Find the line containing "Grial La Asociación", then print it and each following line through the end of the records, exactly and with nothing added; leave out any pictures.

- **Data shown**
┌────────

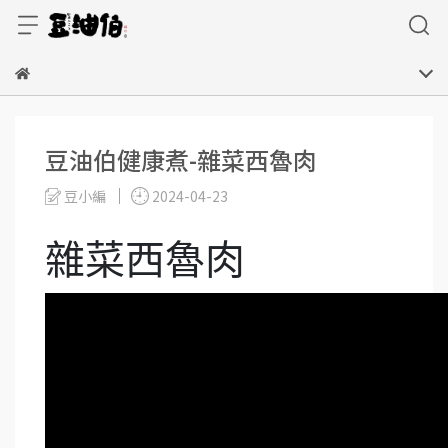
豆油伯健康煮-雜菜西魯肉
豆小編
2024-04-23
雜菜西魯肉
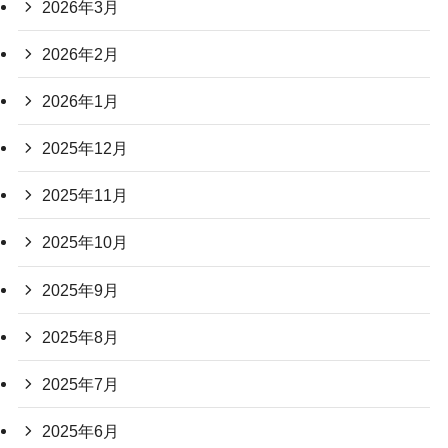
2026年3月
2026年2月
2026年1月
2025年12月
2025年11月
2025年10月
2025年9月
2025年8月
2025年7月
2025年6月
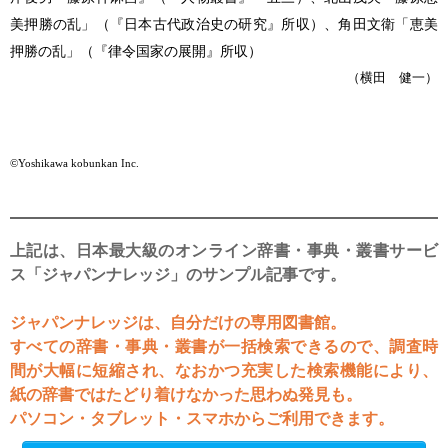
美押勝の乱」（『日本古代政治史の研究』所収）、角田文衛「恵美
押勝の乱」（『律令国家の展開』所収）
（横田 健一）
©Yoshikawa kobunkan Inc.
上記は、日本最大級のオンライン辞書・事典・叢書サービ
ス「ジャパンナレッジ」のサンプル記事です。
ジャパンナレッジは、自分だけの専用図書館。
すべての辞書・事典・叢書が一括検索できるので、調査時
間が大幅に短縮され、なおかつ充実した検索機能により、
紙の辞書ではたどり着けなかった思わぬ発見も。
パソコン・タブレット・スマホからご利用できます。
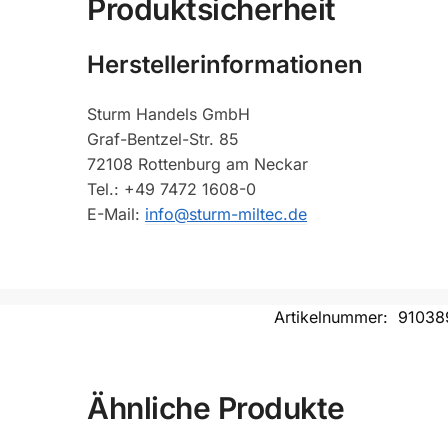
Produktsicherheit
Herstellerinformationen
Sturm Handels GmbH
Graf-Bentzel-Str. 85
72108 Rottenburg am Neckar
Tel.: +49 7472 1608-0
E-Mail:
info@sturm-miltec.de
Artikelnummer:
91038
Ähnliche Produkte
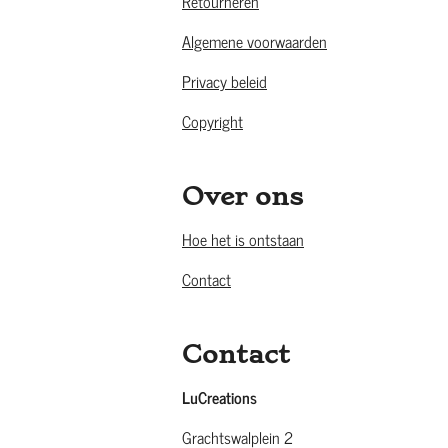
Retourneren
Algemene voorwaarden
Privacy beleid
Copyright
Over ons
Hoe het is ontstaan
Contact
Contact
LuCreations
Grachtswalplein 2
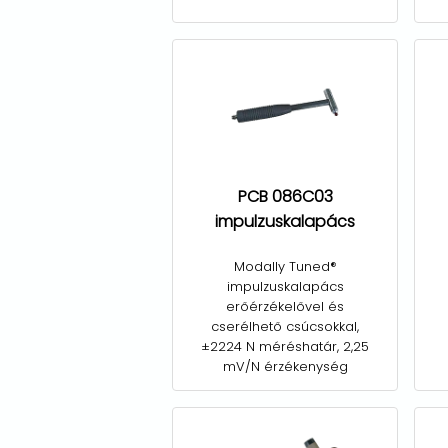
PCB 086C03
impulzuskalapács
Modally Tuned®
impulzuskalapács
erőérzékelővel és
cserélhető csúcsokkal,
±2224 N méréshatár, 2,25
mV/N érzékenység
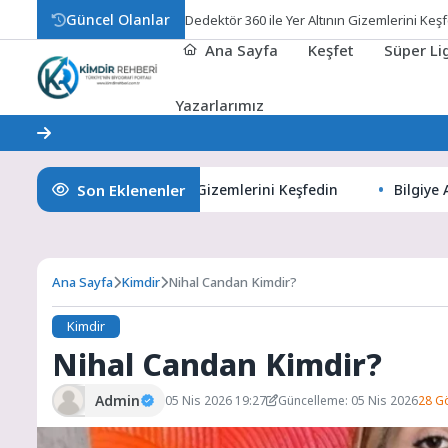
Güncel Olanlar
Dedektör 360 ile Yer Altının Gizemlerini Keş
Ana Sayfa
Keşfet
Süper L
Yazarlarımız
Son Eklenenler
 360 ile Yer Altının Gizemlerini Keşfedin
Bilgiye Açılan Pe
Ana Sayfa
Kimdir
Nihal Candan Kimdir?
Kimdir
Nihal Candan Kimdir?
Admin
05 Nis 2026 19:27
Güncelleme: 05 Nis 2026
28 G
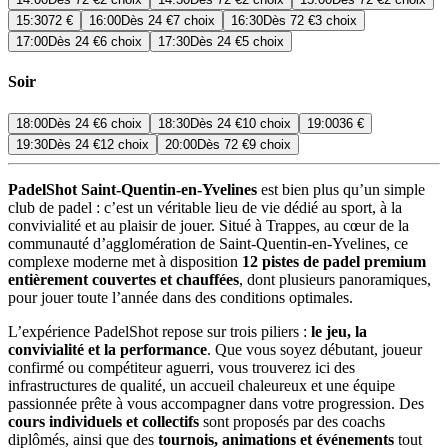
15:30
72 €
16:00
Dès
24 €
7 choix
16:30
Dès
72 €
3 choix
17:00
Dès
24 €
6 choix
17:30
Dès
24 €
5 choix
Soir
18:00
Dès
24 €
6 choix
18:30
Dès
24 €
10 choix
19:00
36 €
19:30
Dès
24 €
12 choix
20:00
Dès
72 €
9 choix
PadelShot Saint-Quentin-en-Yvelines
est bien plus qu’un simple
club de padel : c’est un véritable lieu de vie dédié au sport, à la
convivialité et au plaisir de jouer. Situé à Trappes, au cœur de la
communauté d’agglomération de Saint-Quentin-en-Yvelines, ce
complexe moderne met à disposition
12 pistes de padel premium
entièrement couvertes et chauffées
, dont plusieurs panoramiques,
pour jouer toute l’année dans des conditions optimales.
L’expérience PadelShot repose sur trois piliers :
le jeu, la
convivialité et la performance
. Que vous soyez débutant, joueur
confirmé ou compétiteur aguerri, vous trouverez ici des
infrastructures de qualité, un accueil chaleureux et une équipe
passionnée prête à vous accompagner dans votre progression. Des
cours individuels et collectifs
sont proposés par des coachs
diplômés, ainsi que des
tournois, animations et événements
tout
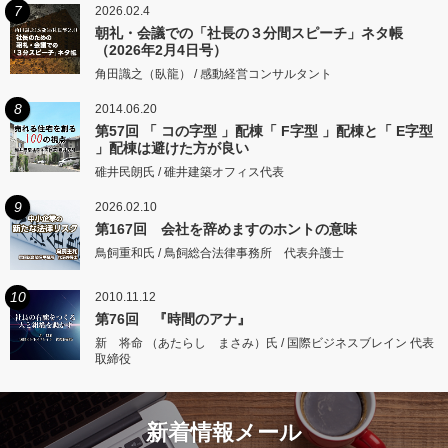
7
2026.02.4
朝礼・会議での「社長の３分間スピーチ」ネタ帳
（2026年2月4日号）
角田識之（臥龍） / 感動経営コンサルタント
8
2014.06.20
第57回 「 コの字型 」配棟「 F字型 」配棟と「 E字型
」配棟は避けた方が良い
碓井民朗氏 / 碓井建築オフィス代表
9
2026.02.10
第167回 会社を辞めますのホントの意味
鳥飼重和氏 / 鳥飼総合法律事務所 代表弁護士
10
2010.11.12
第76回 『時間のアナ』
新 将命 （あたらし まさみ）氏 / 国際ビジネスブレイン 代表
取締役
新着情報メール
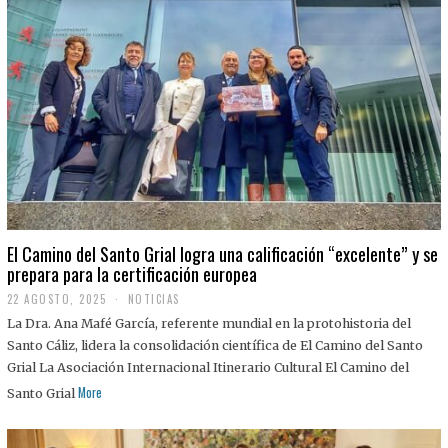
El Camino del Santo Grial logra una calificación “excelente” y se
prepara para la certificación europea
22 AGOSTO, 2025
2
NOTICIAS
2
La Dra. Ana Mafé García, referente mundial en la protohistoria del
A
G
Santo Cáliz, lidera la consolidación científica de El Camino del Santo
O
Grial La Asociación Internacional Itinerario Cultural El Camino del
S
T
More
Santo Grial
O
,
2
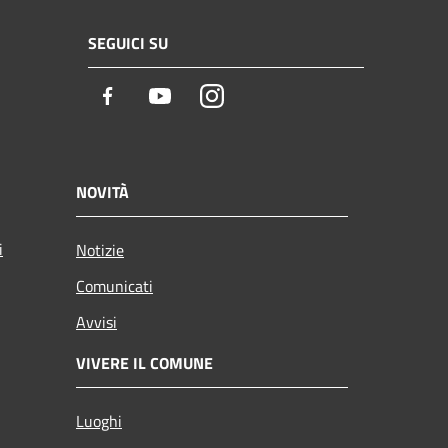
SEGUICI SU
Facebook
Youtube
Instagram
NOVITÀ
i
Notizie
Comunicati
Avvisi
VIVERE IL COMUNE
Luoghi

└────────

- **Task solution**
Grial La Asociación Internacional Itinerario Cultural El Camino del
S
T
More
Santo Grial
O
,
2
SEGUICI SU
Facebook
Youtube
Instagram
NOVITÀ
i
Notizie
Comunicati
Avvisi
VIVERE IL COMUNE
Luoghi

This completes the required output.